• [EXERCISE]
Return the data exactly, with all pictures removed.

(Records from a collection)
[Start of section]
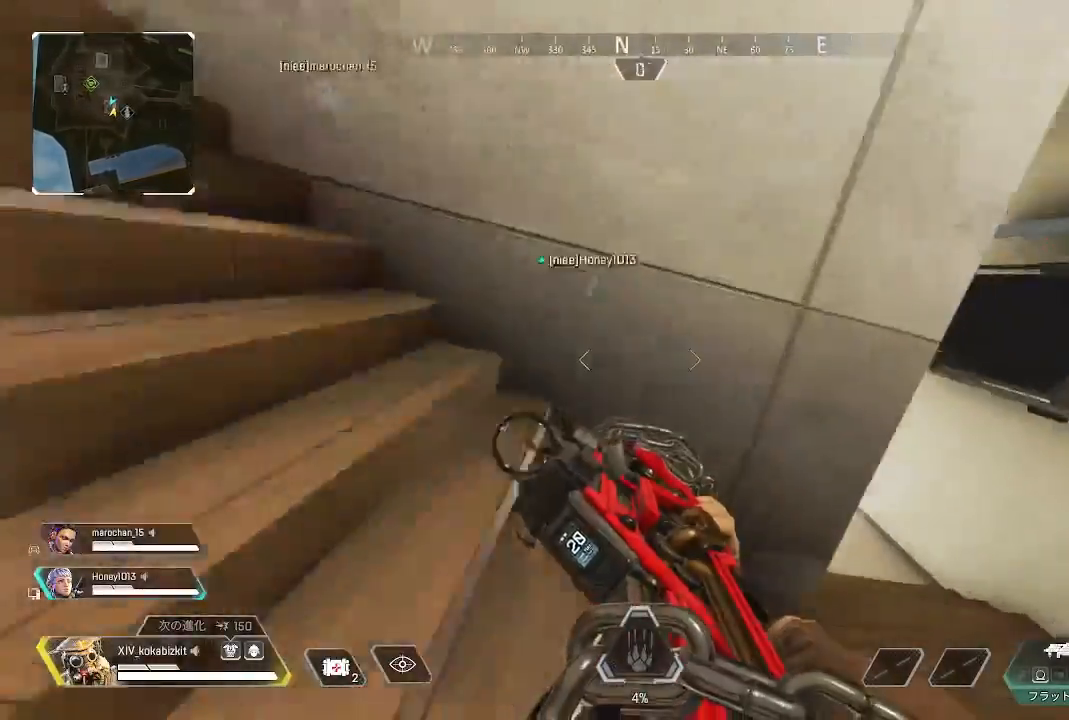
{"dt_ms": 500, "buttons": ["L2"], "left_stick": "up-right", "right_stick": "left", "events": [[117, "right_stick", "up-left"], [183, "L1", "up"], [250, "right_stick", "left"], [283, "L2", "down"]]}
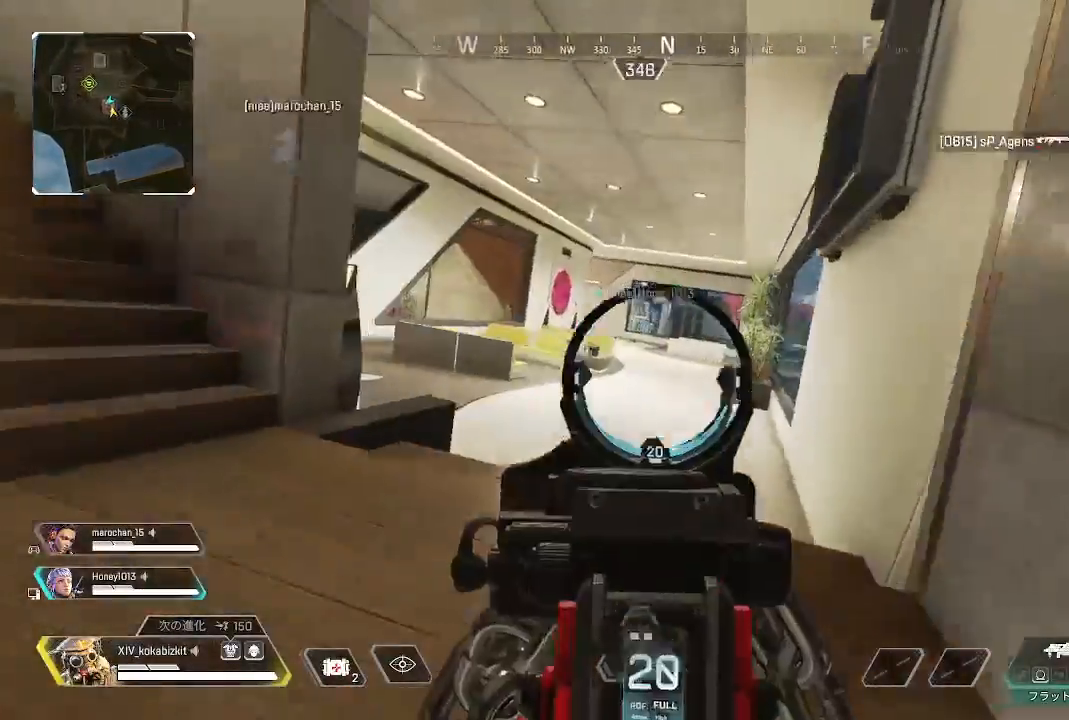
{"dt_ms": 500, "buttons": ["L2"], "left_stick": "up-right", "right_stick": "left", "events": []}
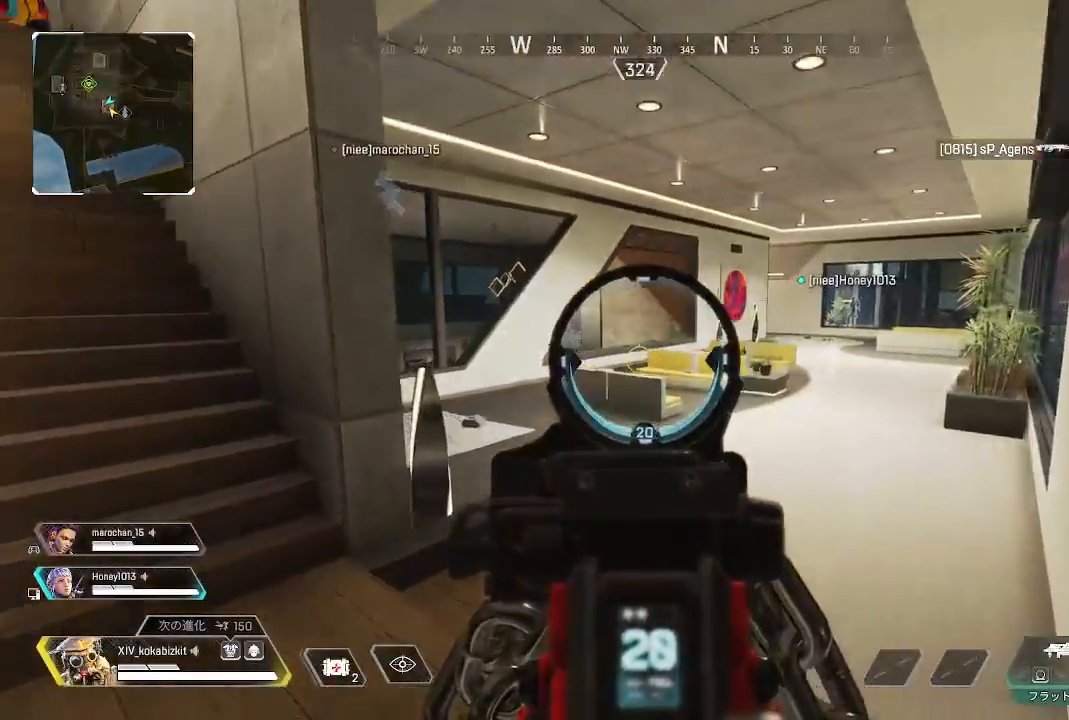
{"dt_ms": 500, "buttons": ["L2"], "left_stick": "up-right", "right_stick": "down-left", "events": [[250, "right_stick", "down-left"]]}
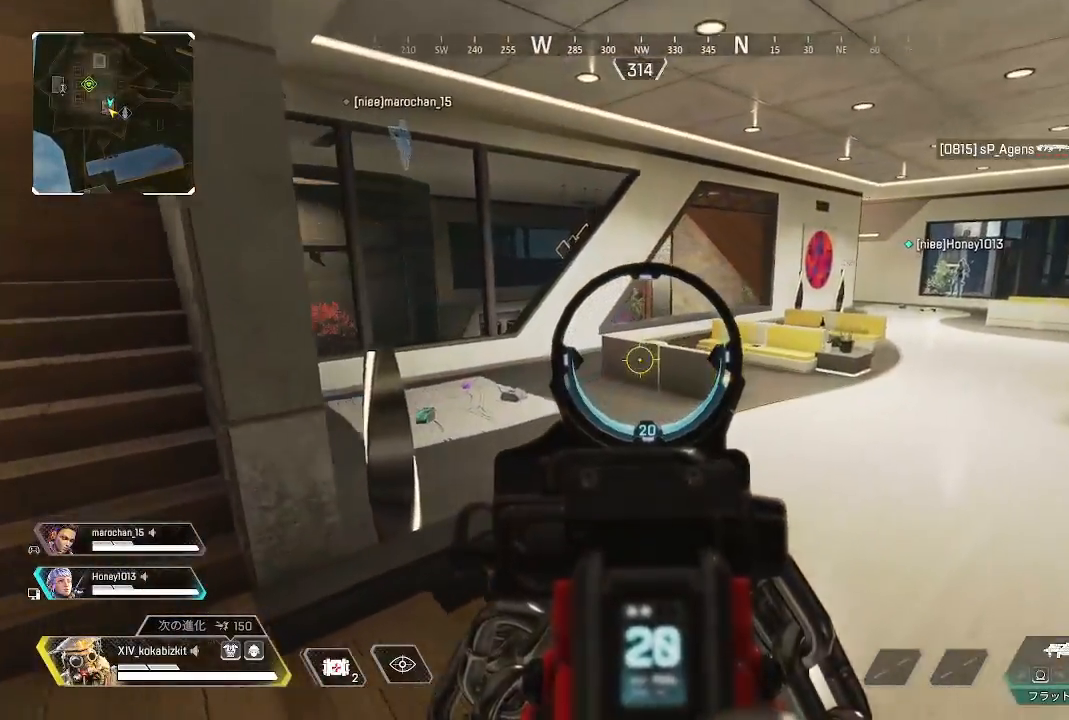
{"dt_ms": 500, "buttons": ["L2"], "left_stick": "up", "right_stick": "center", "events": [[100, "left_stick", "up"], [417, "right_stick", "center"]]}
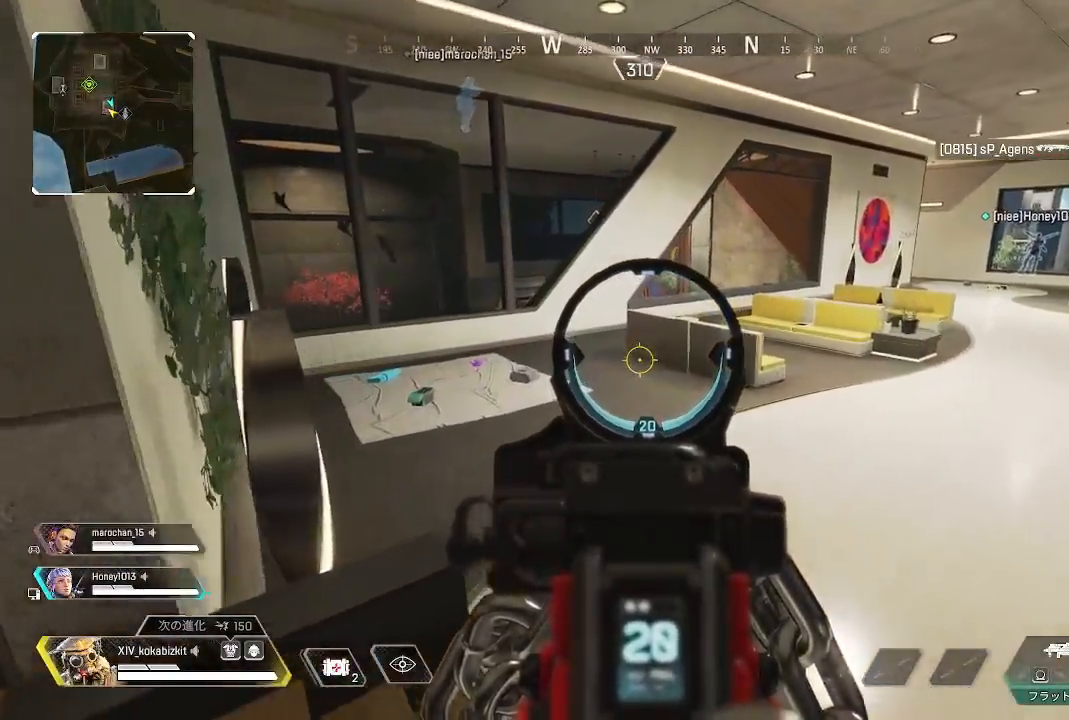
{"dt_ms": 500, "buttons": [], "left_stick": "up", "right_stick": "center", "events": [[100, "L2", "up"]]}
[End of section]
• [EXERCISE RESULT]
{"dt_ms": 500, "buttons": ["L2"], "left_stick": "up-right", "right_stick": "left", "events": [[117, "right_stick", "up-left"], [183, "L1", "up"], [250, "right_stick", "left"], [283, "L2", "down"]]}
{"dt_ms": 500, "buttons": ["L2"], "left_stick": "up-right", "right_stick": "left", "events": []}
{"dt_ms": 500, "buttons": ["L2"], "left_stick": "up-right", "right_stick": "down-left", "events": [[250, "right_stick", "down-left"]]}
{"dt_ms": 500, "buttons": ["L2"], "left_stick": "up", "right_stick": "center", "events": [[100, "left_stick", "up"], [417, "right_stick", "center"]]}
{"dt_ms": 500, "buttons": [], "left_stick": "up", "right_stick": "center", "events": [[100, "L2", "up"]]}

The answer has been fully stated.